### INFORMATION SHOWN
--------------------------------

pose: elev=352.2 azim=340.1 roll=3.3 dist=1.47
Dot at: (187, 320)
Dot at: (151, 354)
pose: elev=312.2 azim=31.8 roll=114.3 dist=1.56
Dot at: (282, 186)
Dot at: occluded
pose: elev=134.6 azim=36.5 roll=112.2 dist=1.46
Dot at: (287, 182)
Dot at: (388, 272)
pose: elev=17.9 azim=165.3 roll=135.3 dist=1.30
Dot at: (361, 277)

--------------------------------

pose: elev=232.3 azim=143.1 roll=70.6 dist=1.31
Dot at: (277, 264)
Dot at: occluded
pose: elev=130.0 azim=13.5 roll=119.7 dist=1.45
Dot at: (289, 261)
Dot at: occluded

--------------------------------

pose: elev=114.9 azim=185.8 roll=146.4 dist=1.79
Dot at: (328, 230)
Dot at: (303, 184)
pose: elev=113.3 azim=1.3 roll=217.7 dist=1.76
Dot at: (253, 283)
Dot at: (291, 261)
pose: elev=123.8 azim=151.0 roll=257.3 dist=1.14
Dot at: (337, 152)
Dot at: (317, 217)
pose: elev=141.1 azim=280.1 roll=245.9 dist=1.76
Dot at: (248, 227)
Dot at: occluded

--------------------------------

### EXERCISE GOAL
In the records above, copy out word for word every line from the one that contains "pose: elev=17.9 azim=165.3" through the one that contains "Dot at: (361, 277)", including both of those lines.

### ANSWER TO THIS PROBLEM
pose: elev=17.9 azim=165.3 roll=135.3 dist=1.30
Dot at: (361, 277)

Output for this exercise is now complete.